─── TRECHO CITADO

Em seguida, Luana foi levada para a UTI, onde exames identificaram que ele sofreu uma embolia pulmonar. Logo em seguida, Luana teve uma nova parada cardíaca, segundo informou o hospital, que diz ter realizado todos os esforços possíveis, com reforço de toda a equipe médica. No entanto, ela teve mais duas paradas cardíacas e não resistiu.
Procurado pelo Fantástico, o cirurgião plástico Luiz Henrique Benetti Favali, contratado por Luana para realizar a lipoaspiração, não quis dar entrevista, mas divulgou nota explicando que a cirurgia foi realizada em um hospital de referência, com uma equipe capacitada. Segundo o Conselho Federal de Medicina (CFM), Luiz Henrique está em dia com o seu registro médico e com a especialização em cirurgia plástica.
Médico orienta sobre cuidados antes de cirurgias estéticas
A lipoaspiração no joelho de Luana não era primeiro procedimento médico realizado por ela. A modelo e empresária já havia feito implante de próteses de silicone nos seios e uma cirurgia corretiva no nariz. Então, ela se sentia segura e confiante com os resultados, como mostram fotos dela antes de ser levada para o centro cirúrgico, na última segunda-feira (6).

──────

» TAREFA 1
Reproduza da reportagem tudo o que vai de "Médico orienta sobre" até "última segunda-feira (6).".
» TAREFA 2
Dê sequência à reportagem sobre a morte de Luana a partir da última frase apresentada.
Os dados não têm relação com a reportagem.

─── LISTAGEM DE DADOS

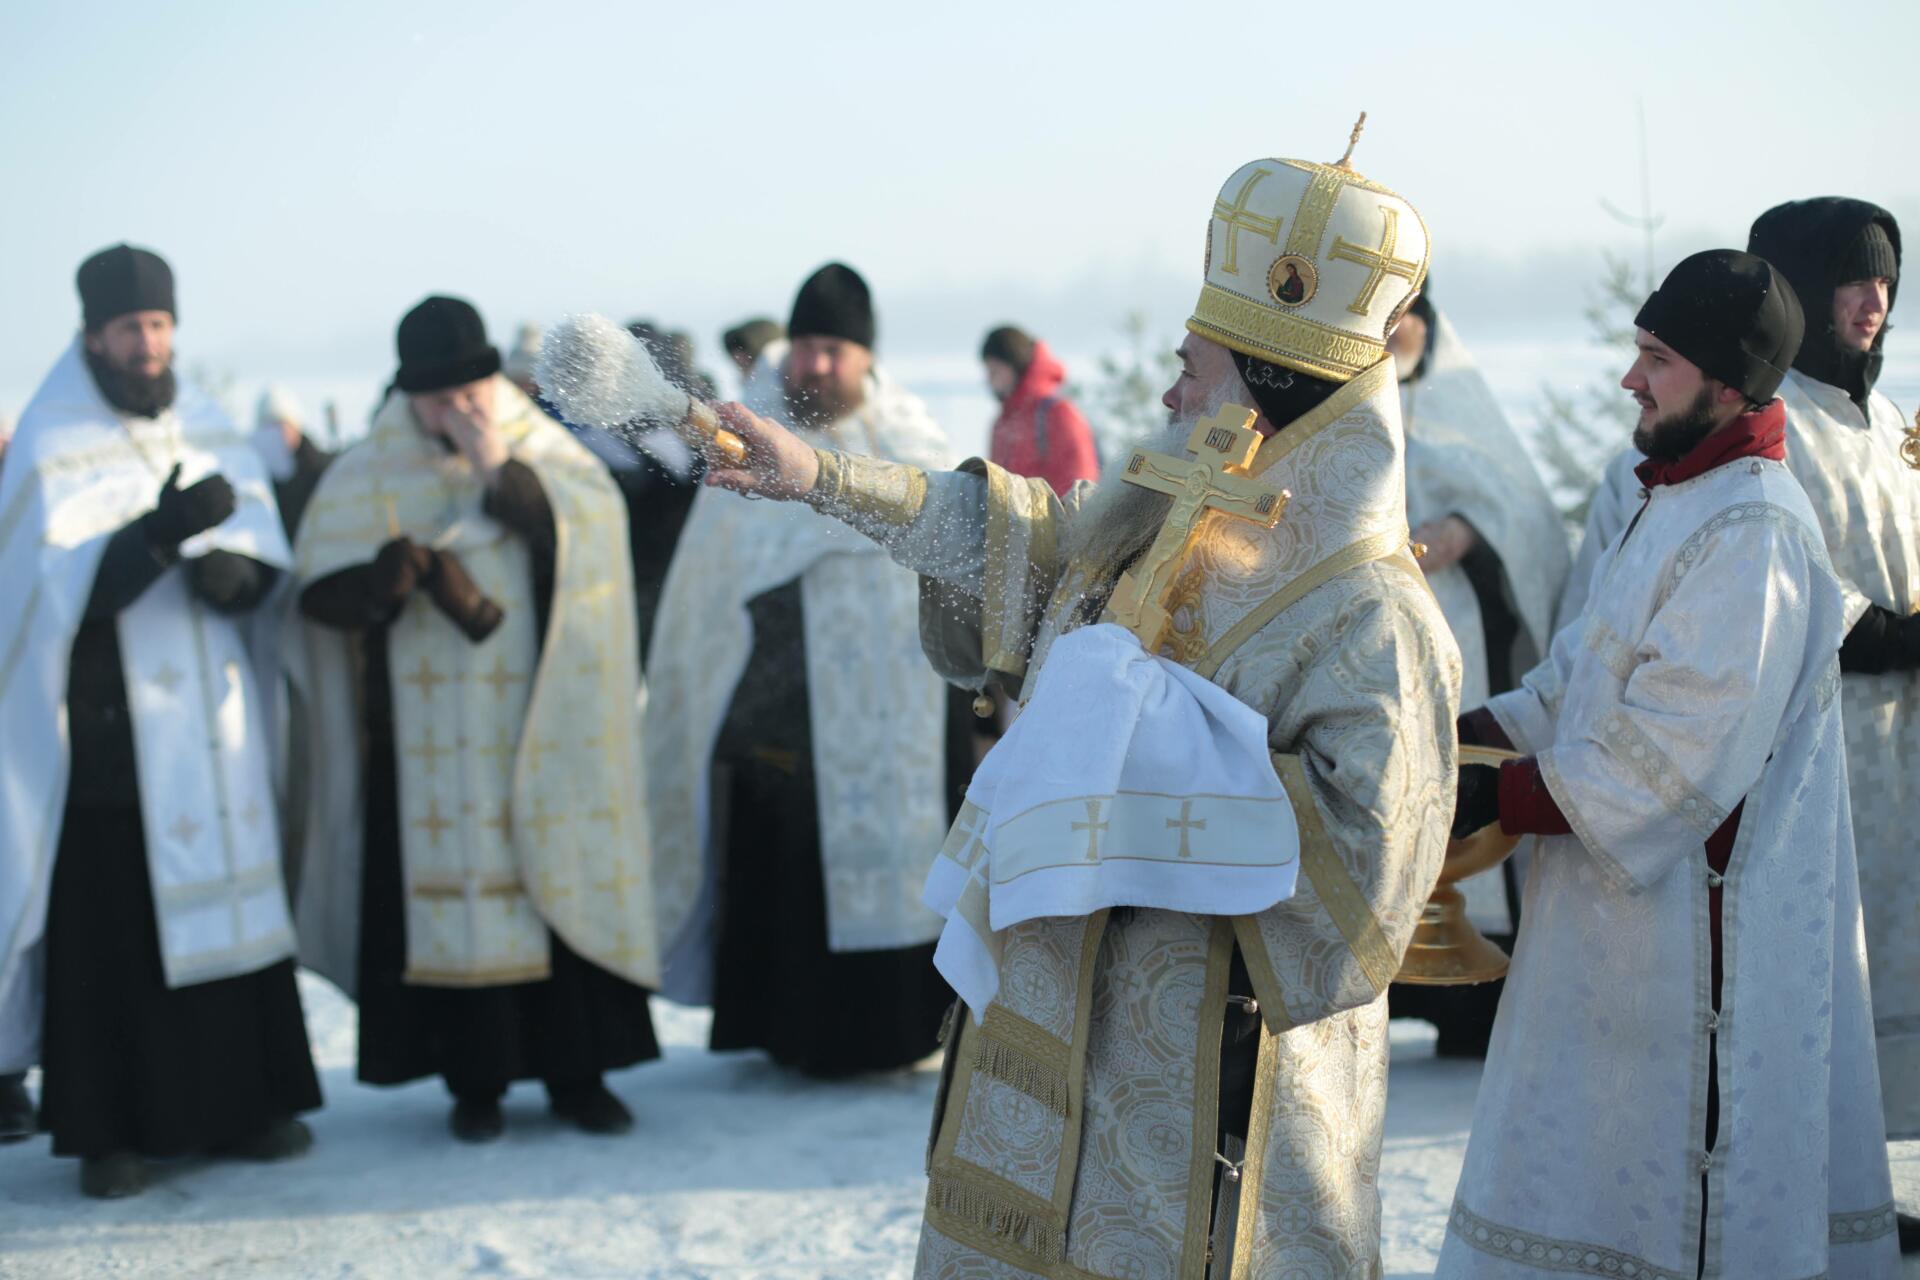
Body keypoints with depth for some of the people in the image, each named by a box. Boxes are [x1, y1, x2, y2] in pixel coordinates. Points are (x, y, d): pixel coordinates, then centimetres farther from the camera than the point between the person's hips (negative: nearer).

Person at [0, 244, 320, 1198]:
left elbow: (264, 540, 8)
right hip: (108, 726, -5)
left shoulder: (209, 428, 10)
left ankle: (237, 1102, 17)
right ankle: (110, 1130, 4)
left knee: (227, 899, 7)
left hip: (211, 721, 5)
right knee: (109, 925, -3)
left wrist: (234, 568, -15)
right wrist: (165, 530, -30)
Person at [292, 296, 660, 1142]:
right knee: (451, 893, -1)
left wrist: (501, 470, -16)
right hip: (431, 743, -1)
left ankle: (576, 1072, 10)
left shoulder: (544, 451, 7)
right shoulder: (368, 476, 4)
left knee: (559, 882, 1)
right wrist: (387, 577, -24)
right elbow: (322, 590, -5)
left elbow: (594, 528, -10)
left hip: (541, 728, 1)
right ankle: (474, 1082, 8)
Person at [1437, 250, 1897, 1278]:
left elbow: (1673, 759, -25)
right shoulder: (1682, 499, 12)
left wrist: (1503, 796, -18)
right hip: (1634, 908, 10)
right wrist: (1482, 734, 1)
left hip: (1693, 923, -10)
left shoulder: (1750, 535, -22)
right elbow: (1589, 672, 16)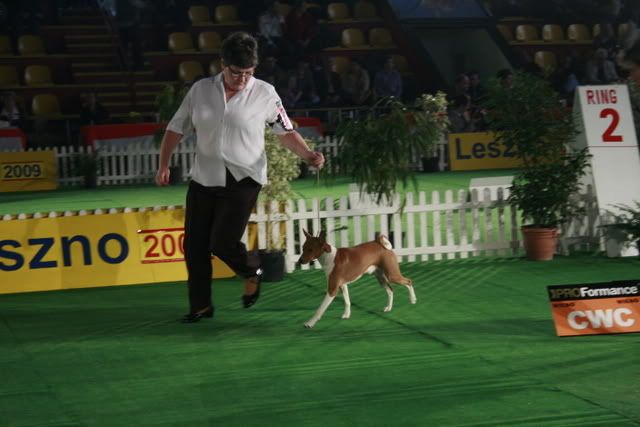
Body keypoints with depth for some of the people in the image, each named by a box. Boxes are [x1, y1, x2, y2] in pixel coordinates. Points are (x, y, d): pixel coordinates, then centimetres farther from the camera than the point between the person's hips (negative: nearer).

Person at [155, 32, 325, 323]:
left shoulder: (264, 94, -4)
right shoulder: (200, 90, 3)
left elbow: (286, 133, 2)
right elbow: (176, 129, 10)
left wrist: (308, 155, -15)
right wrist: (164, 165, 2)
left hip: (242, 180, -4)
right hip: (203, 179, 4)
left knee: (223, 242, -12)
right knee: (194, 244, 3)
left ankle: (251, 272, 21)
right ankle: (201, 306, 20)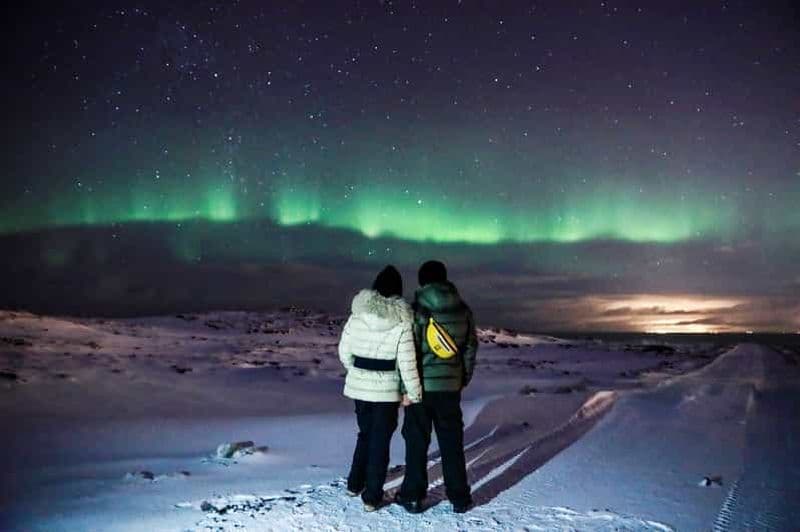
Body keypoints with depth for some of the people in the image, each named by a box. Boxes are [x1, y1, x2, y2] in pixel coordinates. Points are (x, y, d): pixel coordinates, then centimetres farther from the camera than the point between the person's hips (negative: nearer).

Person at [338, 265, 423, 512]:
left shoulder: (357, 315, -5)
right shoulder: (402, 320, -15)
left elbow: (344, 351, 2)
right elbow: (407, 362, -15)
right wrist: (414, 393, -5)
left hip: (358, 386, 3)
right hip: (386, 390, -3)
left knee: (365, 433, 24)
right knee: (380, 441, 9)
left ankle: (354, 484, 33)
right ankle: (371, 497, 15)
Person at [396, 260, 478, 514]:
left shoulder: (416, 309, -13)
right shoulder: (463, 310, 0)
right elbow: (470, 348, 7)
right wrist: (464, 379, 19)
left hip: (420, 385, -3)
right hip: (450, 385, 3)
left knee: (417, 441, 8)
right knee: (452, 441, 13)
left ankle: (413, 496, 15)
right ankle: (459, 497, 18)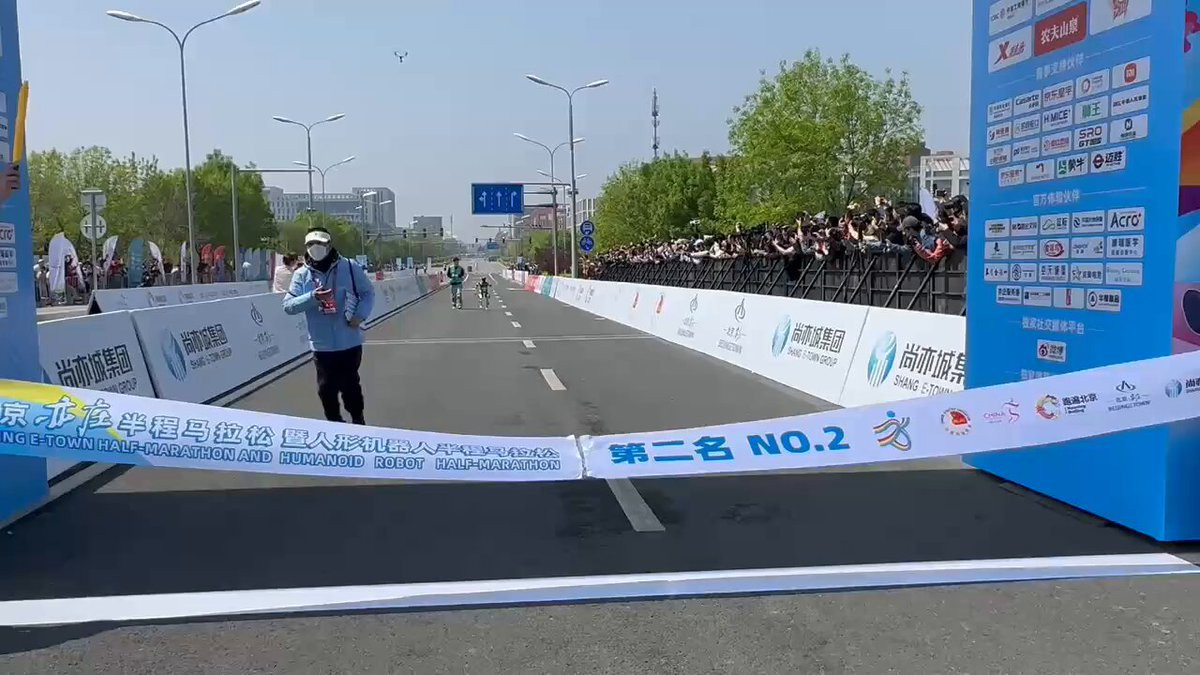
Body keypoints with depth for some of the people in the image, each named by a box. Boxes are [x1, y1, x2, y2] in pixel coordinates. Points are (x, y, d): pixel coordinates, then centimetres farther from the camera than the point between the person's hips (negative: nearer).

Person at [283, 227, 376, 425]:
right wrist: (312, 297, -20)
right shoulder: (301, 275, 0)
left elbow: (368, 293, 5)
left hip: (349, 342, -1)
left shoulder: (349, 267, -4)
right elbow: (288, 305, -4)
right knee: (326, 388, 6)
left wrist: (360, 315, -11)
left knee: (350, 385, 10)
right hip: (322, 345, 1)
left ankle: (358, 421, 30)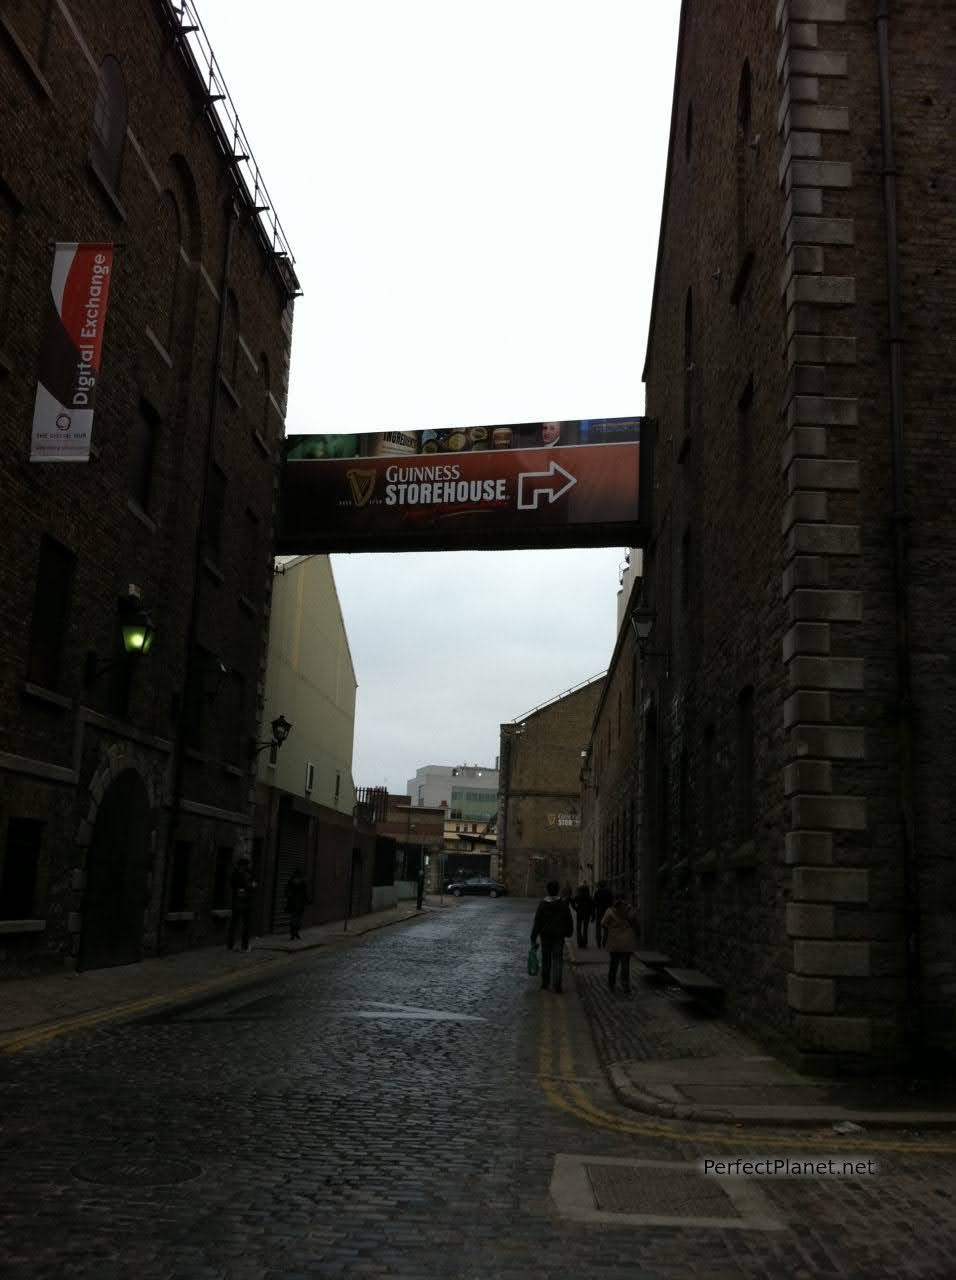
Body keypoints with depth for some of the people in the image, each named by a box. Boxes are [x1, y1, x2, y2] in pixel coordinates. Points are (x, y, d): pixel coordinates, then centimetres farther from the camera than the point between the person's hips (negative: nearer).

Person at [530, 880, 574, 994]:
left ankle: (545, 983, 22)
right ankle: (557, 985, -3)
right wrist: (569, 932, 15)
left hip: (545, 935, 0)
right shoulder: (563, 904, -8)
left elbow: (537, 922, -9)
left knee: (546, 959, 14)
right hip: (559, 936, 0)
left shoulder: (542, 904, -10)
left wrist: (533, 938, -4)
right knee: (558, 960, 3)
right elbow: (568, 920, 0)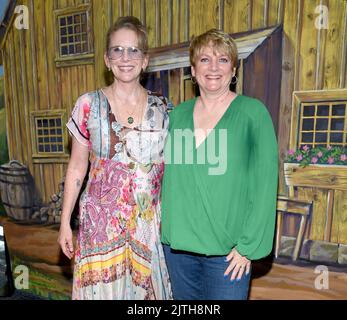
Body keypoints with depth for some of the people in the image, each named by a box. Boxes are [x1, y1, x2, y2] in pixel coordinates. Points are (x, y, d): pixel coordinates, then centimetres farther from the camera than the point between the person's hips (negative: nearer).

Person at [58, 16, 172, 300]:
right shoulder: (89, 105, -2)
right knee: (102, 287, 11)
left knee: (146, 287, 13)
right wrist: (65, 222, 3)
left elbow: (170, 166, 6)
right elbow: (77, 167, 3)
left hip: (150, 221, 1)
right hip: (101, 220, 0)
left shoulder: (162, 108, 0)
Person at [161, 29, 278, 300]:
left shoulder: (253, 112, -8)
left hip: (226, 249, -4)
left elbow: (265, 185, -10)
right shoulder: (178, 114, 4)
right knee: (184, 303, 21)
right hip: (177, 242, 4)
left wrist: (248, 246, -12)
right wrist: (166, 224, 6)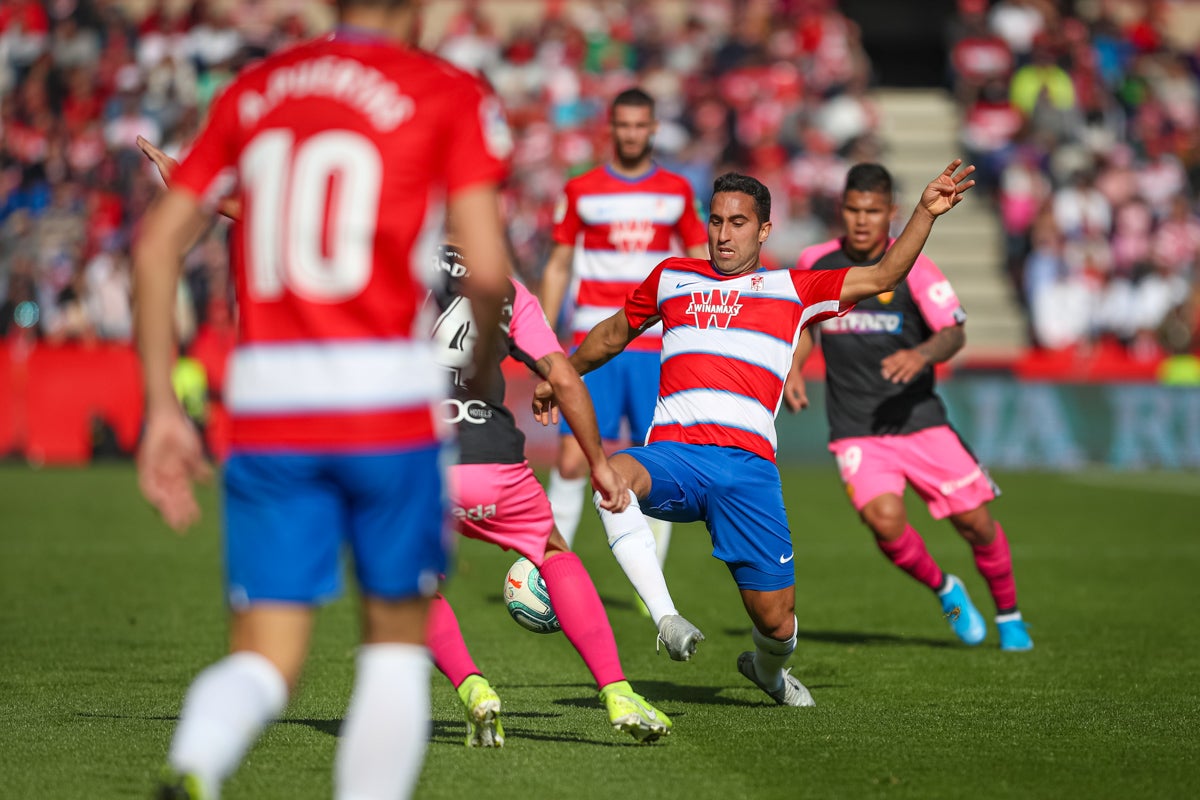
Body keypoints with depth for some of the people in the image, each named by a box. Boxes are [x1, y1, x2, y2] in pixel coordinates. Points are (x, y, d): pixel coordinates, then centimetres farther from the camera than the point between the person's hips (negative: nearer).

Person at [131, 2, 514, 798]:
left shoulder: (253, 92, 14)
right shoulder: (450, 97, 2)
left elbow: (157, 243, 9)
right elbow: (487, 269, -8)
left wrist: (163, 408, 11)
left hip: (265, 404, 3)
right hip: (387, 397, -3)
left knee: (265, 658, 3)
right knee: (397, 642, 16)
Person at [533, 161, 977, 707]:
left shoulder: (792, 290, 15)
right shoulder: (672, 277, 20)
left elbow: (884, 276, 10)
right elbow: (616, 332, 37)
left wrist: (926, 212, 0)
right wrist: (560, 378, 41)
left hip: (749, 466, 0)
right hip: (672, 454, 1)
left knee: (777, 623, -3)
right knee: (611, 475, -38)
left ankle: (767, 668, 36)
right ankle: (666, 617, -34)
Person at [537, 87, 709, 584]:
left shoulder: (677, 192, 9)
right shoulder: (581, 191, 6)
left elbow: (700, 265, 14)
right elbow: (558, 267, 10)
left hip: (657, 348, 1)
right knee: (571, 460, -9)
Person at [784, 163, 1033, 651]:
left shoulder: (912, 267, -8)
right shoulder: (815, 263, 1)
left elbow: (955, 334, -16)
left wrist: (922, 355, -36)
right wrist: (794, 367, 3)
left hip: (919, 419, -1)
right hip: (855, 431, 1)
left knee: (974, 521, -1)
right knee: (885, 519, -23)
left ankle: (1009, 615, 26)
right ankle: (944, 589, 6)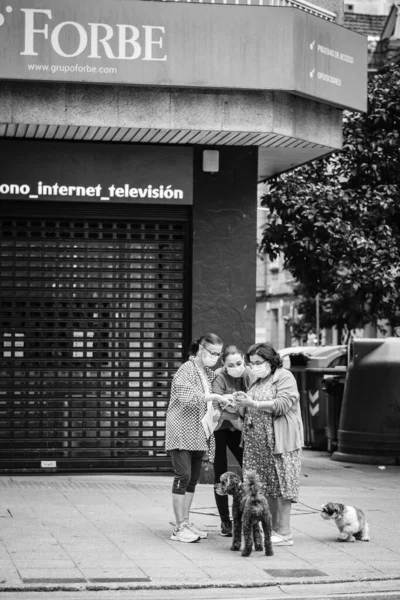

──────

» RESULTADO DA TAREFA 1
Médico orienta sobre cuidados antes de cirurgias estéticas
A lipoaspiração no joelho de Luana não era primeiro procedimento médico realizado por ela. A modelo e empresária já havia feito implante de próteses de silicone nos seios e uma cirurgia corretiva no nariz. Então, ela se sentia segura e confiante com os resultados, como mostram fotos dela antes de ser levada para o centro cirúrgico, na última segunda-feira (6).

» RESULTADO DA TAREFA 2
O mercado da estética cresce exponencialmente: foi avaliado em mais de 100 bilhões de dólares globalmente, segundo o relatório Aesthetic Medicine Market Size & Growth. O documento aponta que os procedimentos não cirúrgicos representam mais da metade da demanda hoje. E o Brasil é o segundo país que mais realiza essas intervenções no planeta, atrás apenas dos Estados Unidos, segundo a Sociedade Internacional de Cirurgia Plástica Estética.
As passagens pelo bisturi para a mesma finalidade seguem rumo semelhante: a Sociedade Brasileira de Cirurgia Plástica (SBCP) projeta pelo menos 2 milhões de operações em 2023. Teríamos beleza de sobra se não fossem os riscos atrelados a soluções. Complicações por procedimentos estéticos se tornam frequentes no Brasil”, comenta o cirurgião plástico Régis Milani, que nos últimos 20 anos vem atuando nos principais hospitais privados de São Paulo e em hospitais afiliados da Unifesp-EPM, ajudando no treinamento e na formação de médicos residentes em cirurgia plástica.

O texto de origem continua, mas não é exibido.